* DATA TO USE:
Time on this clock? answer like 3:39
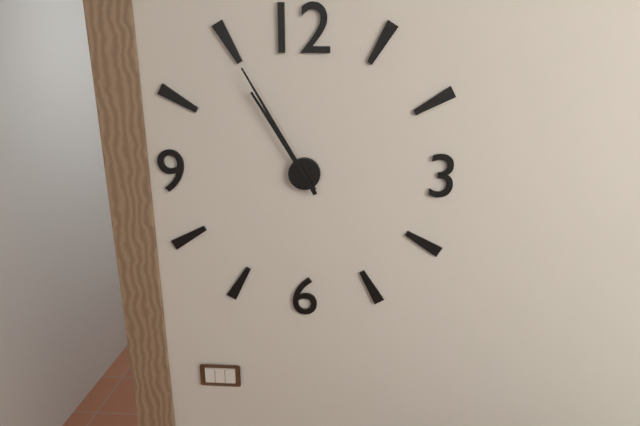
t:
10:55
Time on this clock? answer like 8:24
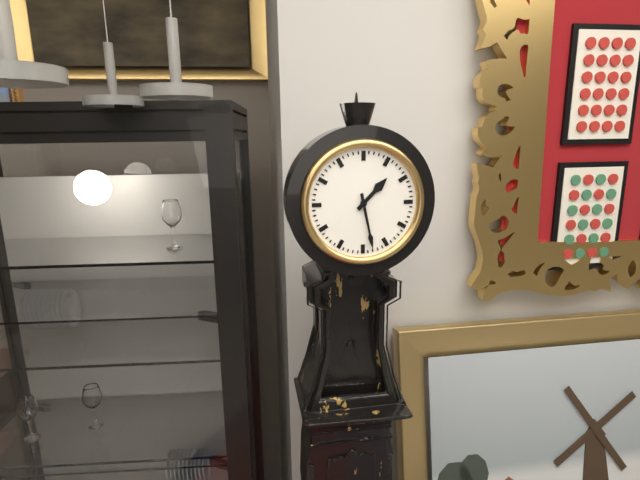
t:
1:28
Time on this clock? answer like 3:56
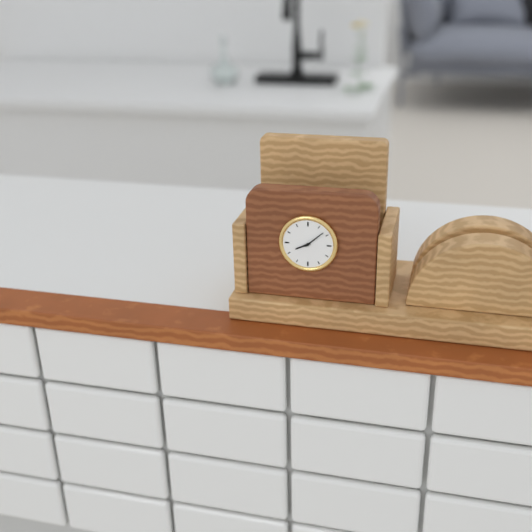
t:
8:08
==
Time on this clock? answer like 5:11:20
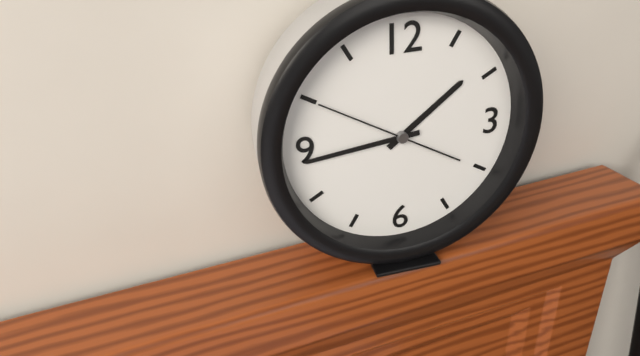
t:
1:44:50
--
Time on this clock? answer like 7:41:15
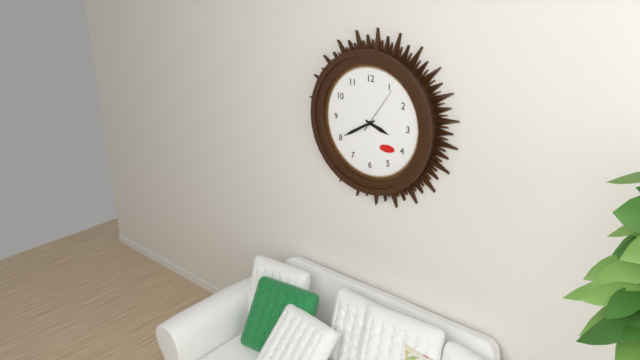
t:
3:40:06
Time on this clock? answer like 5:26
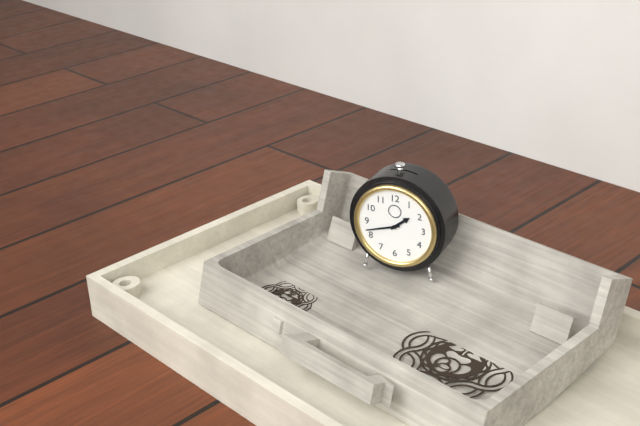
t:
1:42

* WRITTEN TASK: Find every line in the rows above that contains the word "answer", and copy each of those lines. Case matters.

* REPLY:
Time on this clock? answer like 3:39
Time on this clock? answer like 8:24
Time on this clock? answer like 3:56
Time on this clock? answer like 5:11:20
Time on this clock? answer like 7:41:15
Time on this clock? answer like 5:26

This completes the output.